View attachment 3660941

I’ve been reading the interweb to find info on paint removal. I decided to try scraping it off with a razor blade. I had mixed results. In certain areas, it came off quite well, others areas, not. This was about 2 to 3 hours worth of scraping.
View attachment 3660948
I think I’ll try a random orbital sander as I used sandpaper in spots and it removed both the clear and silver quite well. I’ll just need to be careful to not remove too much of the gelcoat. I figure this will be better then chemical stripping and there is a lot of controversy whether chemical stripping is good or bad. Most opinion is it’s bad, as it makes it difficult for paint and gelcoat to stick, in the long run.

The sides and Land Cruiser lettering will be a pain in the ass. I’m going to wait until the seals arrive and then I’ll take off the top and remove the windows to make the stripping easier. I’m going to find someone local to redo the gelcoat. I’ll probably leave it white, although I like the silver.
Are you gonna re-apply the texture? I have some repairs to do and plan to repaint the whole thing, but curious what texture you use if you found/find a good match.
 
The silver paint def has a texture to it. I’ve never seen another FRP so I don’t know what a stock one looks like, but I’d expect it to be smooth???

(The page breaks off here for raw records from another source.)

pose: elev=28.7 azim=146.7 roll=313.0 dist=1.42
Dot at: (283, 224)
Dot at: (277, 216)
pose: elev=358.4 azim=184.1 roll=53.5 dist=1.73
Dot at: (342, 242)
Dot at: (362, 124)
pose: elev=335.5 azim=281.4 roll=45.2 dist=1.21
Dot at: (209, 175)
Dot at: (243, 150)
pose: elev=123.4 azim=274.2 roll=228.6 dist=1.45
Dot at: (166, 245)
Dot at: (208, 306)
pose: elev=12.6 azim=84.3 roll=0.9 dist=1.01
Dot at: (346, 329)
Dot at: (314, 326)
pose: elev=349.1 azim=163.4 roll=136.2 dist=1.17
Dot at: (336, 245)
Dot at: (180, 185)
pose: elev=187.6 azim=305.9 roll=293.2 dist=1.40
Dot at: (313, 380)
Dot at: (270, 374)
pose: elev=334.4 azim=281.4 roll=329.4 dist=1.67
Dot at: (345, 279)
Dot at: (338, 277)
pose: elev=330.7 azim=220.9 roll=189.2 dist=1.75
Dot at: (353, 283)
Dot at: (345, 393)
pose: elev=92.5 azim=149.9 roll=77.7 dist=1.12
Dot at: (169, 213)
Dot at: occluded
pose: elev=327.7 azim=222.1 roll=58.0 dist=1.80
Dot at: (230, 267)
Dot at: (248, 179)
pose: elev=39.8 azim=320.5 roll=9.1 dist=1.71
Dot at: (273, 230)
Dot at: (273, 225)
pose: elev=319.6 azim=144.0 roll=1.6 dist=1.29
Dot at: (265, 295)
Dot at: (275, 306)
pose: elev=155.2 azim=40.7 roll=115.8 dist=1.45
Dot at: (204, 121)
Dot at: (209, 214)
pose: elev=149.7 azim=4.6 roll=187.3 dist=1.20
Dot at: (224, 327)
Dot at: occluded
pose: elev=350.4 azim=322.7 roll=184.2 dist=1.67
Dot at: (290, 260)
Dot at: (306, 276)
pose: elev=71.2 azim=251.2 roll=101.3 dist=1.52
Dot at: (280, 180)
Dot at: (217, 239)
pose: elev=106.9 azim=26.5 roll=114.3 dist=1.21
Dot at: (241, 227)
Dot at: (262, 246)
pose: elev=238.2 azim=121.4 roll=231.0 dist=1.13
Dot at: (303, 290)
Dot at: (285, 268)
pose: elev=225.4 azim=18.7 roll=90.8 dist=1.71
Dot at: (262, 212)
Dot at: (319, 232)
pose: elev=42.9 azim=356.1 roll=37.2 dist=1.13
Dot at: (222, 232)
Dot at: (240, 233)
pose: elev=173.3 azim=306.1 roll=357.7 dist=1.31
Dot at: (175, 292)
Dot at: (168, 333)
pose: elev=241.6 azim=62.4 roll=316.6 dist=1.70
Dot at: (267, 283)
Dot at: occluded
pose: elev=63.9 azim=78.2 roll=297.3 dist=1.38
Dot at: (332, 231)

My goal is to stop the deterioration; get the top in good enough shape that it does not continue to deteriorate. Currently, underneath where the paint has been compromised, the gelcoat is either very thin or broken down/micro cracked. I’m going to fix the damage and see what I can do to get the gelcoat back in decent shape. I suspect if I repaint it, it will be as smooth as the gelcoat.
 
The silver paint def has a texture to it. I’ve never seen another FRP so I don’t know what a stock one looks like, but I’d expect it to be smooth???

My goal is to stop the deterioration; get the top in good enough shape that it does not continue to deteriorate. Currently, underneath where the paint has been compromised, the gelcoat is either very thin or broken down/micro cracked. I’m going to fix the damage and see what I can do to get the gelcoat back in decent shape. I suspect if I repaint it, it will be as smooth as the gelcoat.
Oh, I’m not sure about the silver ones, but the white (at leas the two I’ve had) have a texture almost like a fine spray wall texture to them. I’m sure when many repaint them they probably sand this down and don’t bother with trying to recreate it.
 
Mine is silver, no texture.
I plan to do a little rehab on it and paint it white.
If there was a boat repair place around here I would try that.
 
The FRP on my 74 is silver and textured like @Bazz said above.
 
Applied a coat of Master Series Silver to rear diff and some other places.
Topped it with some POR-15 that has been laying around too long.

Is there such a thing as a 2" paint roller cover that won't dissolve or fall apart from urethane coatings?
4 inch is too wide for stuff like this.